- _Recorded information_:

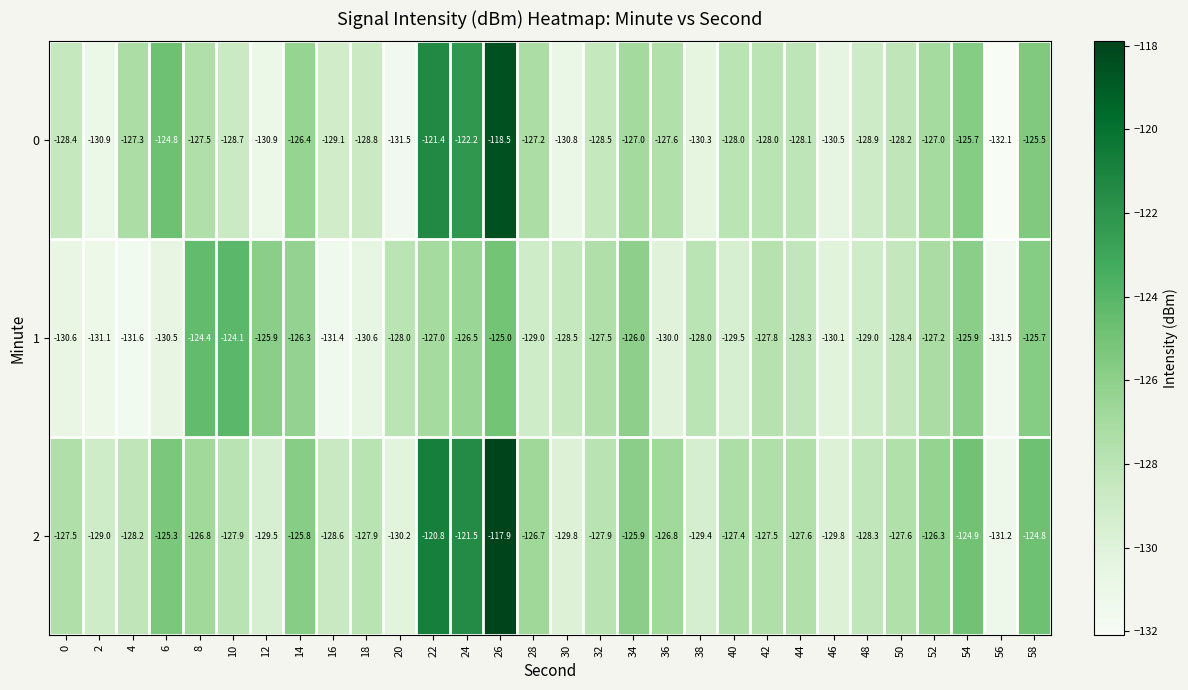

What is the greatest value displayed?

-117.9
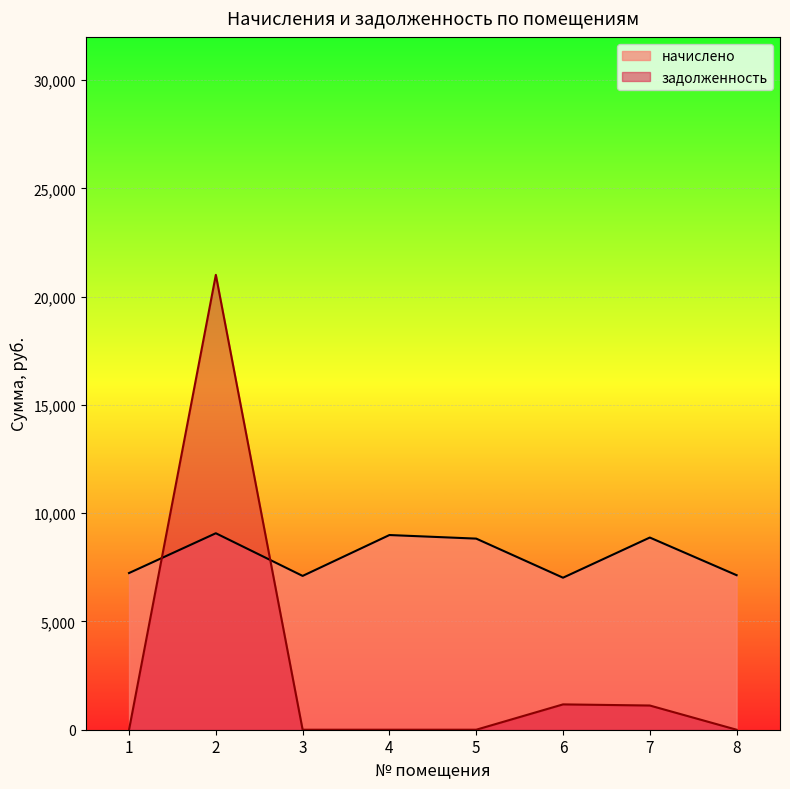

Rank the series by their maximum value, from highest to lowest.

задолженность, начислено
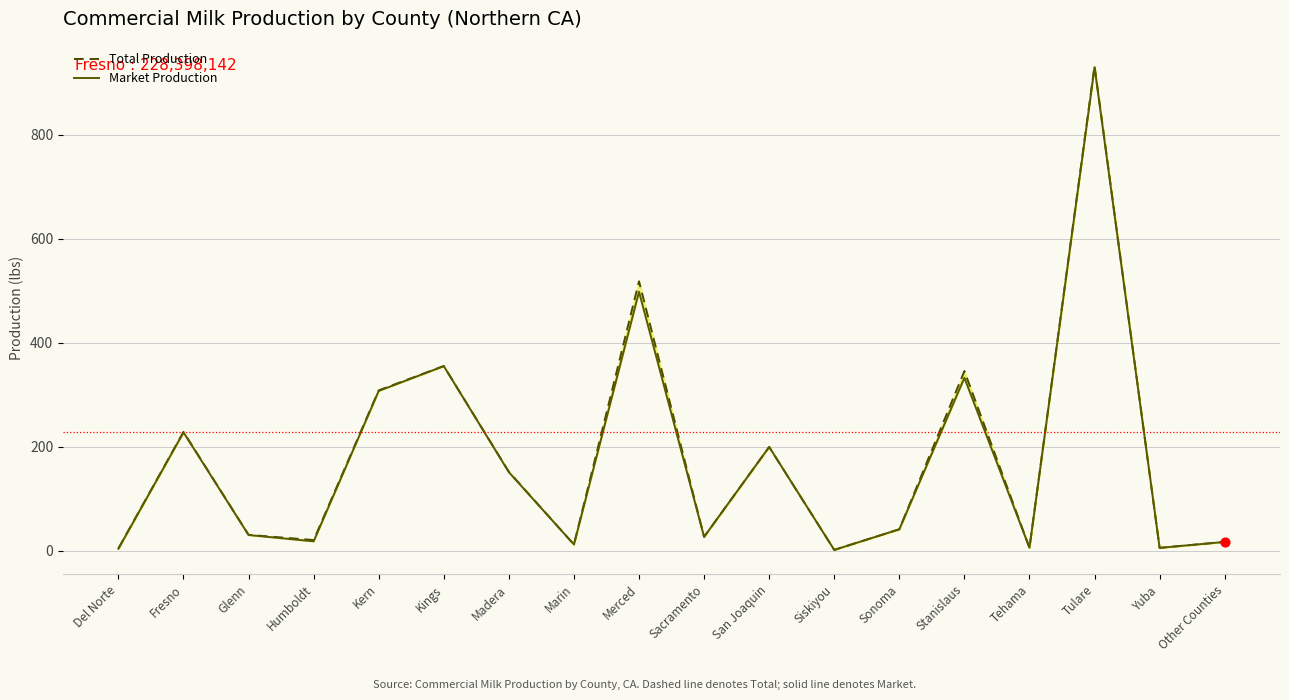

Which series reaches the maximum Y coordinate?

Total Production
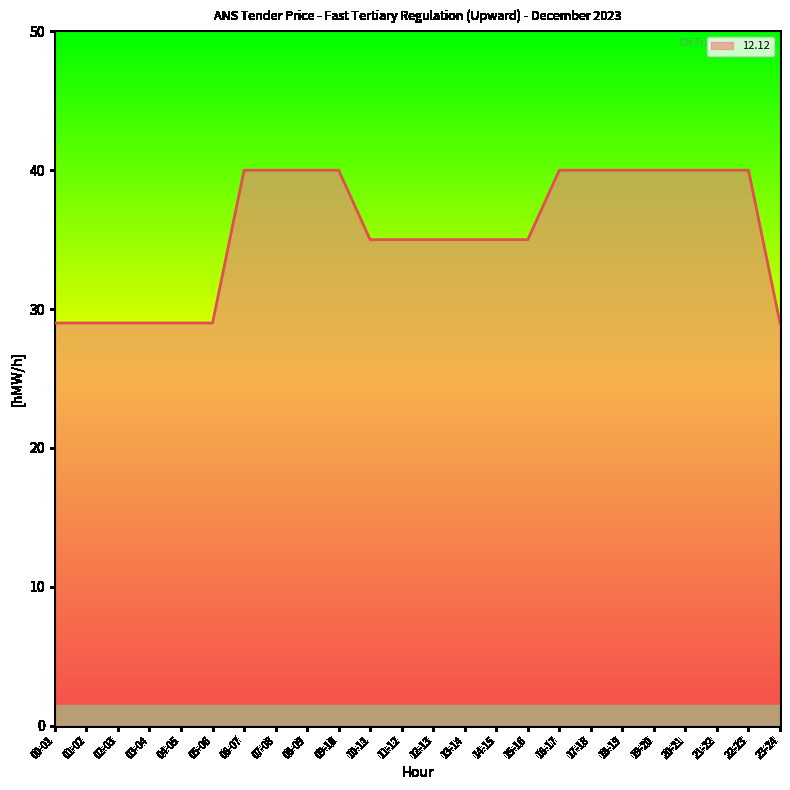

How many series are shown in this chart?

1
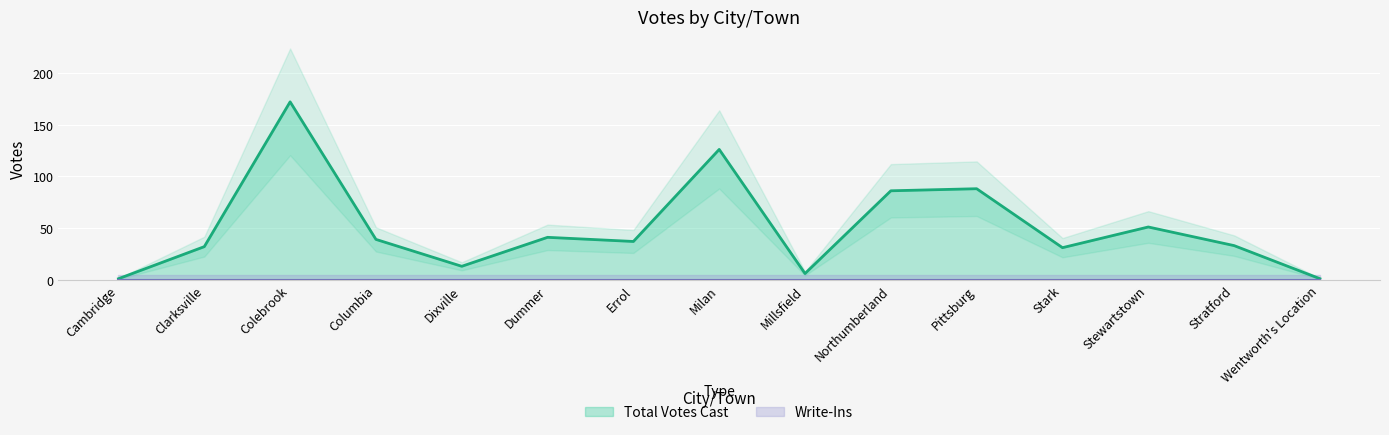

Is it true that the value at Dummer is 41?

True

- _Task details_:
Can you copy every line of the records above word for word, omitting the pictures?

- _Output_:
What is the greatest value displayed?

-117.9

Rank the series by their maximum value, from highest to lowest.

задолженность, начислено

Which series reaches the maximum Y coordinate?

Total Production

How many series are shown in this chart?

1

Is it true that the value at Dummer is 41?

True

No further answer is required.